Compare air quality reports of Mahul, find out if there’s improvement since 2015: Bombay high court

Source: hindustantimes.com

The Bombay high court (HC) on Tuesday directed the petitioners opposing the rehabilitation of project-affected persons (PAP) living along the Tansa pipeline to Mahul to prepare a comparative chart of surveys on air quality in Mahul done by various agencies to ascertain whether air quality has deteriorated or improved since 2015. The national green tribunal (NGT) in a 2015 order had said the ambient air quality of Mahul was not conducive for human habitation. The court has also restrained the Brihanmumbai Municipal Corporation (BMC) from forcefully evicting people living along Tansa pipeline till the matter is decided.

The petitioners have been asked to submit the chart at the next hearing, which is on September 19.

The division bench of chief justice Pradeep Nandrajog and justice Bharati Dangre while hearing the petition of Tansa pipeline PAPs was informed by their advocate that the ambient air quality was not conducive for human habitation. The advocate submitted reports of various agencies like National Environmental Engineering Research Institute (NEERI), Maharashtra Pollution Control Board (MPCB), and Council of Scientific and Industrial Research (CSIR) to corroborate the claim.

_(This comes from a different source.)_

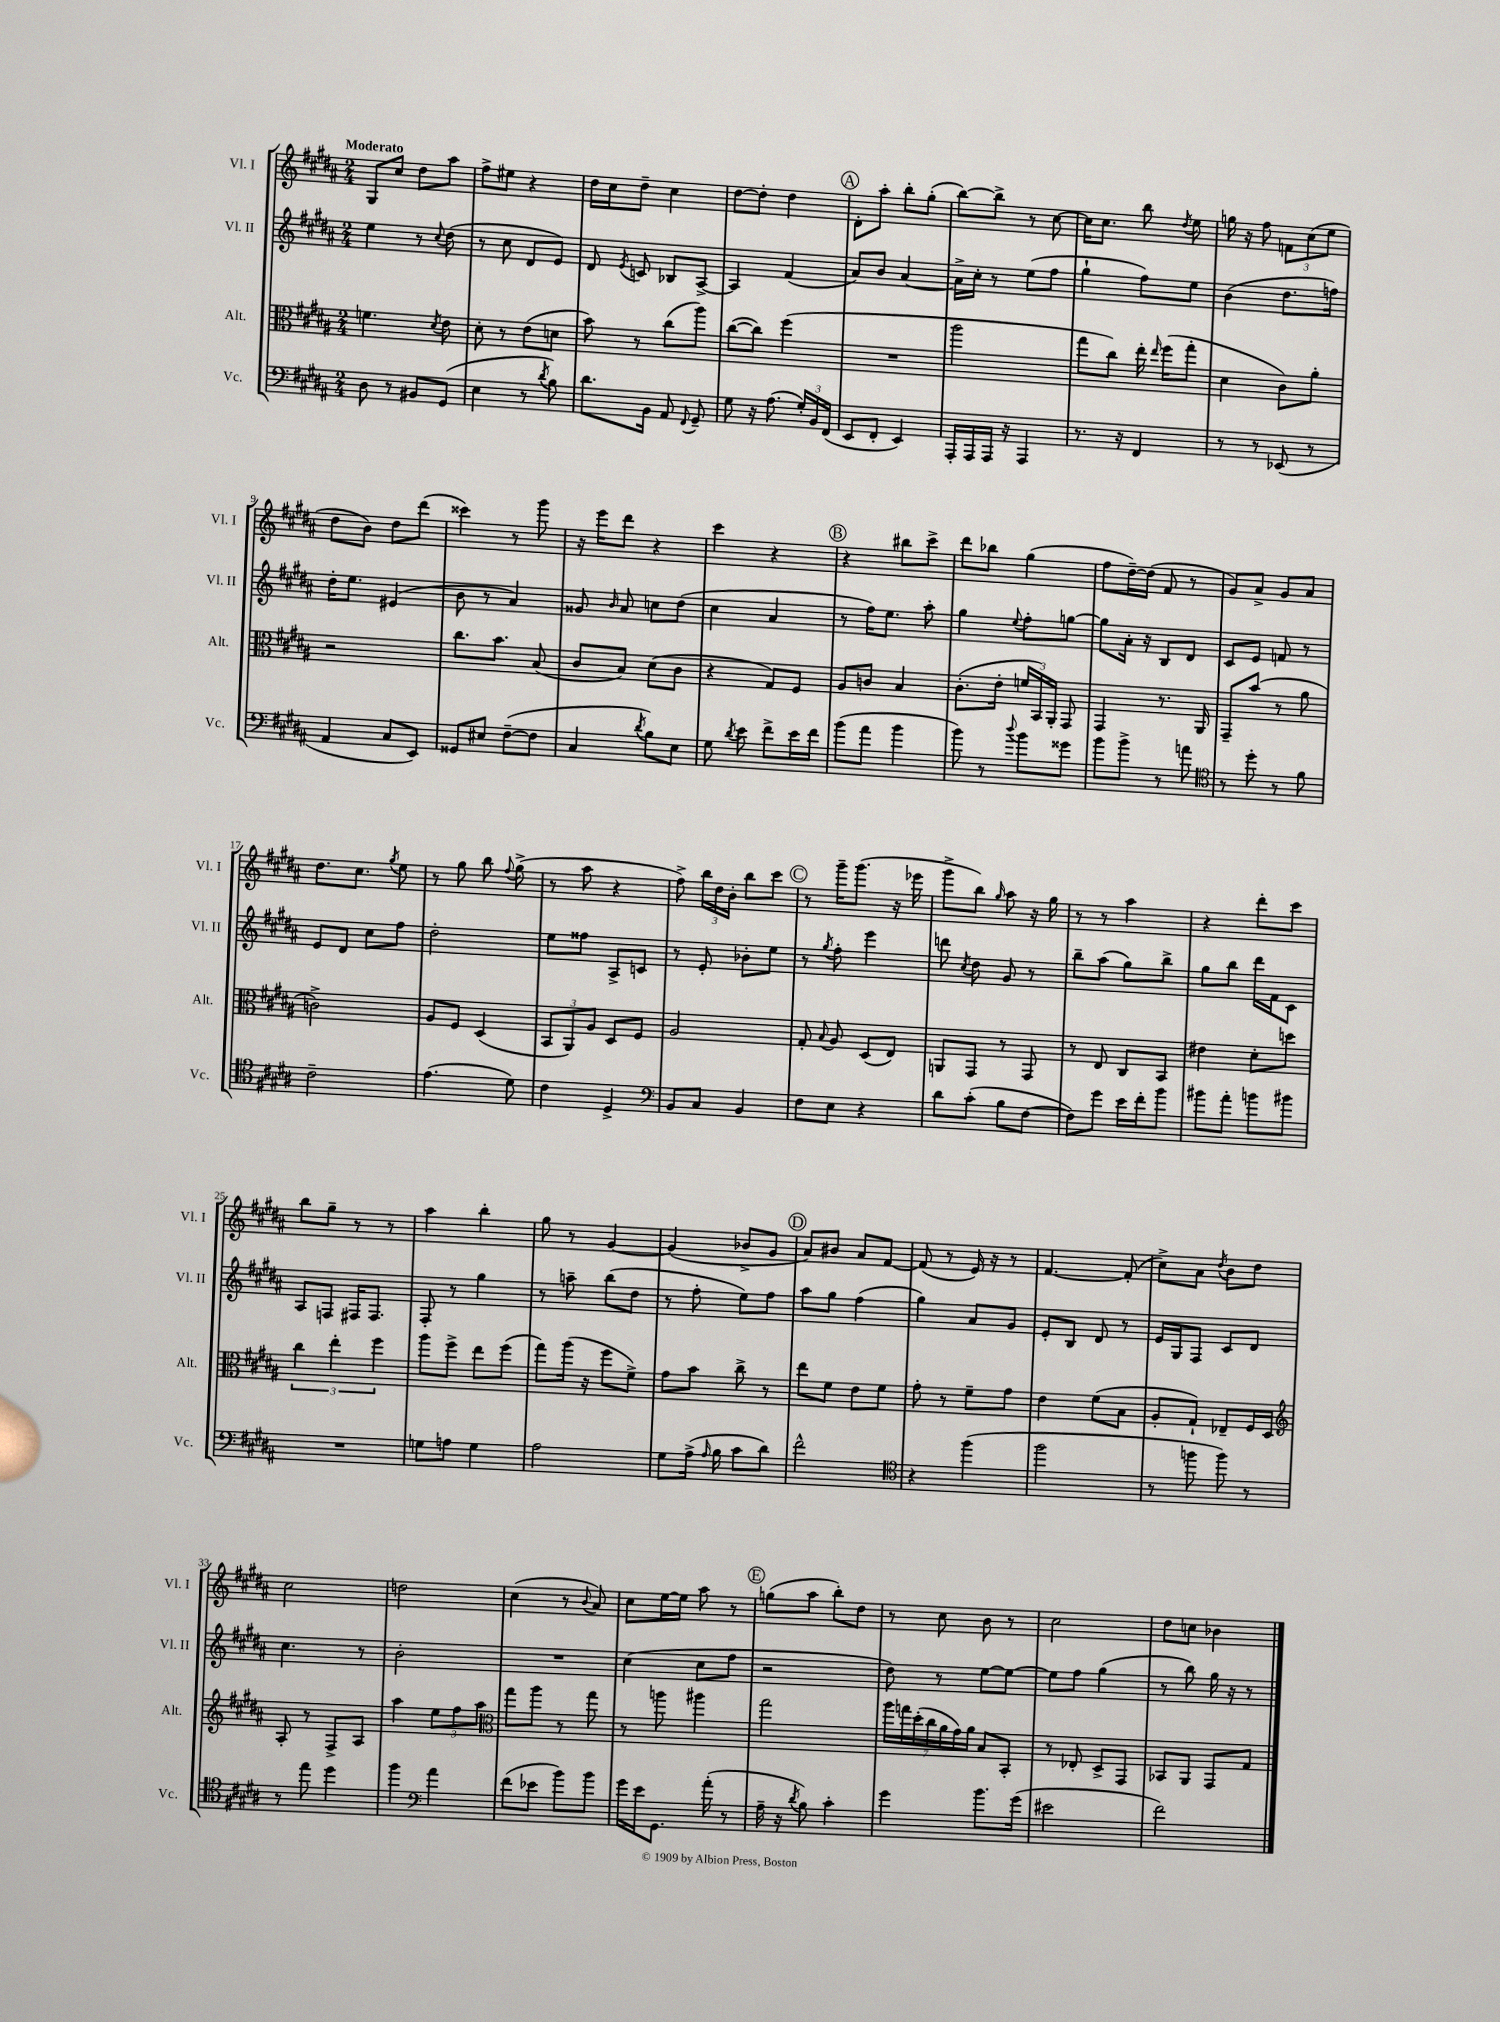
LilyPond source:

The advocate submitted that though the industries operating in Mahul had staff quarters, the same was away from the wind flow. However, the rehab tenements of the BMC was directly in the line of the pollutant-carrying air emitted by the industries, as a result of which the health of the people being shifted from Tansa pipeline to Mahul was being adversely affected.

However, the state argued that the ambient air quality of Mahul was similar to that in most parts of the city and hence the objections of the petitioner were not maintainable. The BMCs special counsel concurred with the state and said there were differences in the survey reports of different agencies and there was a difference in the ambient air quality in Mahul after the NGT order.

The bench, however, was not satisfied by the submissions and said the rehabilitated people could not be forced to go there. The HC also said that as no comparison was done of all survey reports, the petitioner should draw up a comparison through a tabulated chart and submit it to the court so that it could be ascertained whether the ambient air quality had deteriorated or improved.